The Americans were invited but declined. Prime Minister Jacinda Ardern recently visited the US to try to encourage trade. We wanted them as part of the RCEP. That didn’t happen. Free trade isn’t part of the North American vocabulary. Without free trade NZ would be in dire straits.

The much lauded American-inspired Indo Pacific Economic Framework is a complete waste of time. It won’t achieve anything.

We’ve since signed a Partners in the Blue Pacific initiative with the US, UK, Australia and Japan, which is downright crazy. We used to be proud of our neutrality. Now we’ve joined the strident voices of colonialism from the days of the Raj.

I want more honest dialogue about our place in the world than we’re getting. The government needs to consult more than dictate.

I don’t have an issue with China in the Pacific for several reasons.

The first is that it has been active in the area for years while countries such as Australia and the US showed little interest.

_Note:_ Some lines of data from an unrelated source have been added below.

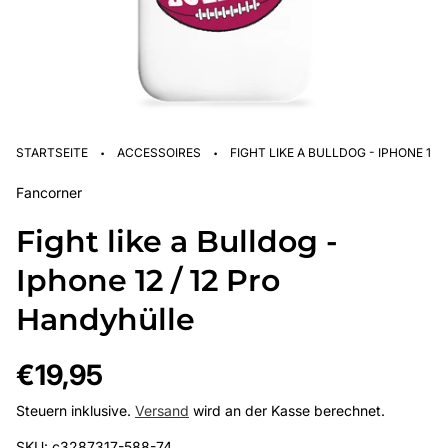
·
·
STARTSEITE
ACCESSOIRES
FIGHT LIKE A BULLDOG - IPHONE 12 
Fancorner
Fight like a Bulldog -
Iphone 12 / 12 Pro
Handyhülle
Regulärer
€19,95
Preis
Steuern inklusive.
Versand
wird an der Kasse berechnet.
SKU: c3287317-588-74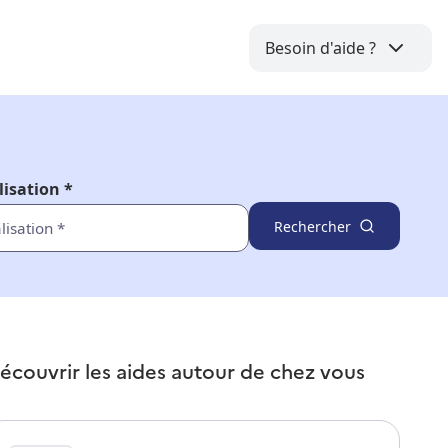
Besoin d'aide ?
lisation *
Rechercher
écouvrir les aides autour de
chez vous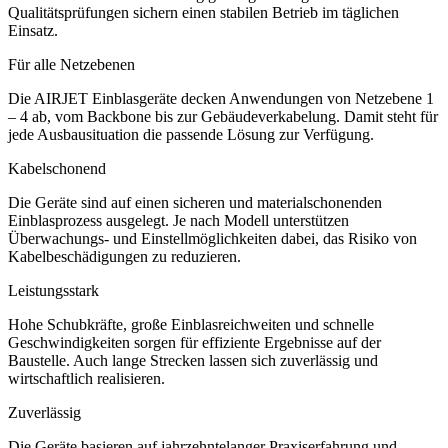
Qualitätsprüfungen sichern einen stabilen Betrieb im täglichen
Einsatz.
Für alle Netzebenen
Die AIRJET Einblasgeräte decken Anwendungen von Netzebene 1
– 4 ab, vom Backbone bis zur Gebäudeverkabelung. Damit steht für
jede Ausbausituation die passende Lösung zur Verfügung.
Kabelschonend
Die Geräte sind auf einen sicheren und materialschonenden
Einblasprozess ausgelegt. Je nach Modell unterstützen
Überwachungs- und Einstellmöglichkeiten dabei, das Risiko von
Kabelbeschädigungen zu reduzieren.
Leistungsstark
Hohe Schubkräfte, große Einblasreichweiten und schnelle
Geschwindigkeiten sorgen für effiziente Ergebnisse auf der
Baustelle. Auch lange Strecken lassen sich zuverlässig und
wirtschaftlich realisieren.
Zuverlässig
Die Geräte basieren auf jahrzehntelanger Praxiserfahrung und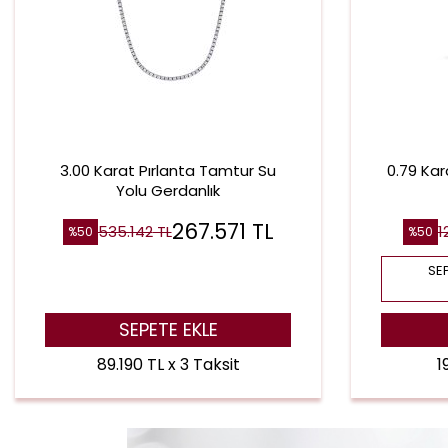
3.00 Karat Pırlanta Tamtur Su
0.79 Kar
Yolu Gerdanlık
267.571
TL
535.142
TL
1
%
50
%
50
SEP
SEPETE EKLE
89.190 TL x 3 Taksit
1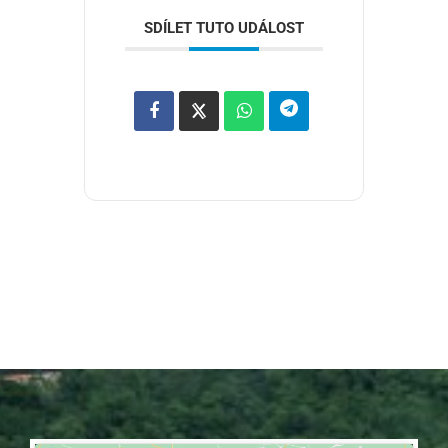
SDÍLET TUTO UDÁLOST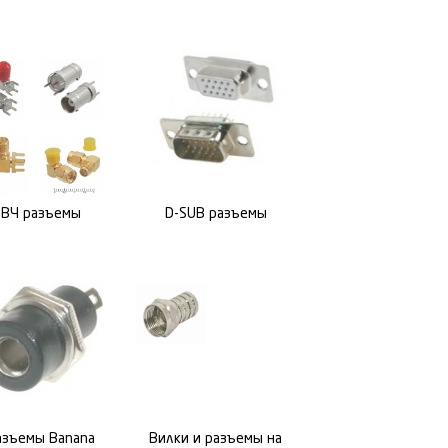
ВЧ разъемы
D-SUB разъемы
азъемы Banana
Вилки и разъемы на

I’ve read the China Pacific Islands Five-Year Action Plan on Common Development and don’t have a problem with it.

They want annual meetings with foreign ministers, they want to co-operate economically, certainly with agriculture, and co-operate on fighting covid.

They’re also concerned about climate change, which is a hot topic in the Pacific. Australia under Scott Morrisson wasn’t. The US, courtesy of recent Supreme Court judgments, will never be. 

Nowhere is the military mentioned.

The Solomons’ relationship with China has created controversy but again I don’t have an issue with it. The Solomons are an independent country and can do what they like. It isn’t any business of the US, Australia or NZ.

The facts are that, yes, the US has the world’s largest economy. In a few years that will be overtaken by China.

We’ve had a free trade agreement with China for almost 50 years. Despite occasional skirmishes we’ve never been close to an FTA with the US.

China has kept its nose pretty clean internationally. I accept their aggression in the South China Sea, but that’s minimal compared to invading Iraq and Afghanistan.

What we need is open honest dialogue and not decisions made on the fly that have the ability to affect us all, both now and long into the future.

I’m pleased that the PM’s stance has appeared to soften in the past week. It needed to. We are a small, independent trading nation and should stick to that and not try to be a part of any feral, sabre-rattling rhetoric that has the ability to start a major war.